Pemerintah Alokasikan Anggaran Pertahanan untuk Pengamanan Wilayah Rawan Konflik di Papua

Pemerintah Indonesia menegaskan komitmennya dalam menjaga kedaulatan negara, khususnya di wilayah-wilayah yang memiliki tingkat kerawanan konflik tinggi. Kementerian Pertahanan (Kemenhan) memastikan bahwa anggaran pertahanan dialokasikan secara optimal untuk mendukung operasi pengamanan di daerah-daerah tersebut, seperti yang saat ini difokuskan di Papua.

Penegasan ini disampaikan oleh Kepala Biro Informasi Pertahanan (Infohan) Setjen Kemenhan RI, Brigjen TNI Frega Wenas Inkiriwang, sebagai tanggapan atas kunjungan kerja Menteri Pertahanan (Menhan) dan Menteri Keuangan (Menkeu) ke Kabupaten Nduga, Papua, pada hari Sabtu, 7 Juni 2025. Kunjungan tersebut dipandang sebagai wujud nyata sinergi antara sektor pertahanan dan keuangan negara dalam upaya menjaga stabilitas nasional, terutama di wilayah-wilayah strategis yang rentan terhadap gangguan keamanan.

Brigjen TNI Frega Wenas Inkiriwang menekankan pentingnya kehadiran negara di wilayah-wilayah rawan konflik. Keberadaan prajurit TNI di garda terdepan, seperti di Kenyam, Kabupaten Nduga, Papua, adalah krusial untuk memberikan rasa aman kepada masyarakat dan memastikan tegaknya kedaulatan NKRI. Anggaran pertahanan yang dialokasikan, kata Frega, digunakan untuk mendukung operasional prajurit TNI dalam menjalankan tugas-tugas pengamanan.

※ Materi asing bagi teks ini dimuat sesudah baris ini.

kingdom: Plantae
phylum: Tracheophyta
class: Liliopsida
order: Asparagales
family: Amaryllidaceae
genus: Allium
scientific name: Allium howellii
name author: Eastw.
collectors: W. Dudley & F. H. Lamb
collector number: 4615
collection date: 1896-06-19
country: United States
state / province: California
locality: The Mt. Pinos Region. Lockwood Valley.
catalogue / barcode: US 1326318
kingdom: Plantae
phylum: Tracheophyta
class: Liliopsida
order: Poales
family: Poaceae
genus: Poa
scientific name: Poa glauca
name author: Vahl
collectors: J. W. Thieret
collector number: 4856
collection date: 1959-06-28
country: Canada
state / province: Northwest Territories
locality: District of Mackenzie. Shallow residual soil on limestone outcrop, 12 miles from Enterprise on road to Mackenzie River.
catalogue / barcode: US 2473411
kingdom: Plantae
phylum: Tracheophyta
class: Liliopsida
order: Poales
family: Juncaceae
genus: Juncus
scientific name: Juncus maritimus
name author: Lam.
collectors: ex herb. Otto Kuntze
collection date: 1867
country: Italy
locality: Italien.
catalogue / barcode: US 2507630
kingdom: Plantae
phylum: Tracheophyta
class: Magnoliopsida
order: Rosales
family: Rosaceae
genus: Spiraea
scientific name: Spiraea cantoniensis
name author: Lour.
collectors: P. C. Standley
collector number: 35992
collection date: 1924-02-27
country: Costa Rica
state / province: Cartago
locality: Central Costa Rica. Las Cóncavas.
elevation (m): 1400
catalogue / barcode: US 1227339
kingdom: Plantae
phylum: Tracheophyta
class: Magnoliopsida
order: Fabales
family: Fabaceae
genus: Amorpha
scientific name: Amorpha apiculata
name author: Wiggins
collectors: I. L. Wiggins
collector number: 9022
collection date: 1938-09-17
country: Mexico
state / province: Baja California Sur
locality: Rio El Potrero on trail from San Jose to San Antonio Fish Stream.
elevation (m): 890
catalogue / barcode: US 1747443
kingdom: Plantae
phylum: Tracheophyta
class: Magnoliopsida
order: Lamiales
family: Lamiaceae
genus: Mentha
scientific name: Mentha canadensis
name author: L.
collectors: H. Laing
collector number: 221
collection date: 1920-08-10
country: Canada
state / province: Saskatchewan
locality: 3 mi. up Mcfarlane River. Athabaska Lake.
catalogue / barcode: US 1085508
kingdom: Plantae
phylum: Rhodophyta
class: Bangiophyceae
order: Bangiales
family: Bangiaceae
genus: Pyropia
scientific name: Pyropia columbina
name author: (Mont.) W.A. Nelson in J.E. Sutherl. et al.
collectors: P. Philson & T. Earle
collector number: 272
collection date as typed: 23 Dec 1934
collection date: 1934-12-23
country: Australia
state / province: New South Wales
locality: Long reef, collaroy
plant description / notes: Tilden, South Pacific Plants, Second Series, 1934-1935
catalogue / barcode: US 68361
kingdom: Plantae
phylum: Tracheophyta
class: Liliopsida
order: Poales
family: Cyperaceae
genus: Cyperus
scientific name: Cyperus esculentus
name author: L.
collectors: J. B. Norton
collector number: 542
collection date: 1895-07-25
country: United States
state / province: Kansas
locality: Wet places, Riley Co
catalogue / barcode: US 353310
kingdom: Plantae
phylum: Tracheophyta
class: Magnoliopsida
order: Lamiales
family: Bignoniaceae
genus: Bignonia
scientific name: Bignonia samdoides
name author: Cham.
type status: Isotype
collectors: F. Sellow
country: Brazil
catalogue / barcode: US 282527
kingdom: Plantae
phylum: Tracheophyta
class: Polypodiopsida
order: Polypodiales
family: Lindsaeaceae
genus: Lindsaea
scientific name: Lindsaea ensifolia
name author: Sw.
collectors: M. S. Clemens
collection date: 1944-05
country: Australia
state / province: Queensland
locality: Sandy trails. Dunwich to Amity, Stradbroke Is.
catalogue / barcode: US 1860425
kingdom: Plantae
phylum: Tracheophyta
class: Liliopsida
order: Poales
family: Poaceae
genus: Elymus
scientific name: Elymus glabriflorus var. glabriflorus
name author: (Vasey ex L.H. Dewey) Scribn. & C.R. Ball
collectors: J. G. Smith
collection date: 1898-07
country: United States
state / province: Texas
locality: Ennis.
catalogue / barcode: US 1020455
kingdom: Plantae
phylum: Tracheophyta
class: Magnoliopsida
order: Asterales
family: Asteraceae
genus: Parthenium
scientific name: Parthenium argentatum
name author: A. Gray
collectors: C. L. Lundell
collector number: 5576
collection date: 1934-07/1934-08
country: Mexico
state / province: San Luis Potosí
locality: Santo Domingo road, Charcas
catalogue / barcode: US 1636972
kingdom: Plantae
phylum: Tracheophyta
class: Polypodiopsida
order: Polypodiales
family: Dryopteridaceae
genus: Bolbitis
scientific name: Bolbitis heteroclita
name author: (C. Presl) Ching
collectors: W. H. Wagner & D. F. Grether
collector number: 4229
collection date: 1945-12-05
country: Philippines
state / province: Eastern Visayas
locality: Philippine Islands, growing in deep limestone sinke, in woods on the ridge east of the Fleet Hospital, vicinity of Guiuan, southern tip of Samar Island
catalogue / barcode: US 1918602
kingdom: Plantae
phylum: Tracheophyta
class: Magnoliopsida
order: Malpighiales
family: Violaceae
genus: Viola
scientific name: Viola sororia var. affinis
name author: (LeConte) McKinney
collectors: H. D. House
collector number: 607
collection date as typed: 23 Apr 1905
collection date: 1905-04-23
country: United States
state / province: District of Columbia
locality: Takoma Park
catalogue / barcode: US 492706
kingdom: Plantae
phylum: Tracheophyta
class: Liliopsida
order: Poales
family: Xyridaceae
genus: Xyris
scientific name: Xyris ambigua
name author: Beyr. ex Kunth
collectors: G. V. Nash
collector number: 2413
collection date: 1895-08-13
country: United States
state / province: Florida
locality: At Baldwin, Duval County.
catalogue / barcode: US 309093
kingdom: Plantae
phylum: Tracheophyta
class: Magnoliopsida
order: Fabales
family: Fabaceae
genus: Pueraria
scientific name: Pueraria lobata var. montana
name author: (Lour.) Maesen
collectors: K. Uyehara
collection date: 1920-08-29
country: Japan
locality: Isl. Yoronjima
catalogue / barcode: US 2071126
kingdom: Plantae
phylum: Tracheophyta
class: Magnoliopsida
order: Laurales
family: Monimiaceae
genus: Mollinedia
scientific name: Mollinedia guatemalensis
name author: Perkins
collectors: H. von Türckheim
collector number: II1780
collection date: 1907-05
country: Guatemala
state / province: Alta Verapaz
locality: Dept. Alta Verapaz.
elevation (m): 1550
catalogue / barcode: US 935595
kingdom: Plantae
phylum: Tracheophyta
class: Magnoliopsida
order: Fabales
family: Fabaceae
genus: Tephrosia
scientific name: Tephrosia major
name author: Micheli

Kunjungan Menhan dan Menkeu ke Nduga, Papua, juga menjadi simbol komitmen pemerintah untuk mendukung kesejahteraan masyarakat melalui pendekatan terpadu. Selain fokus pada aspek keamanan, pemerintah juga berupaya meningkatkan pembangunan dan pelayanan publik di wilayah tersebut.

Sebelumnya, dalam kunjungan kerja tersebut, Menhan dan Menkeu meninjau langsung Pos Komando Taktis (Poskotis) Yonif 733/Masariku yang berada di garis depan wilayah konflik. Penggunaan rompi anti peluru selama kunjungan menunjukkan betapa seriusnya pemerintah dalam mengantisipasi potensi risiko keamanan.

Frega menjelaskan bahwa sinergi antara pertahanan dan keuangan negara merupakan hal yang esensial. Pertahanan negara yang kuat membutuhkan dukungan keuangan yang memadai, dan pengelolaan keuangan negara yang baik akan berdampak positif pada stabilitas dan keamanan nasional. Keduanya saling berkaitan dan tidak dapat dipisahkan.

Dalam keterangannya, Frega menyampaikan bahwa pemerintah memandang pentingnya menjaga kedaulatan negara di seluruh wilayah Indonesia, termasuk Papua. Alokasi anggaran pertahanan yang tepat sasaran diharapkan dapat meningkatkan efektivitas operasi pengamanan dan memberikan kontribusi positif bagi terciptanya stabilitas dan keamanan di wilayah tersebut.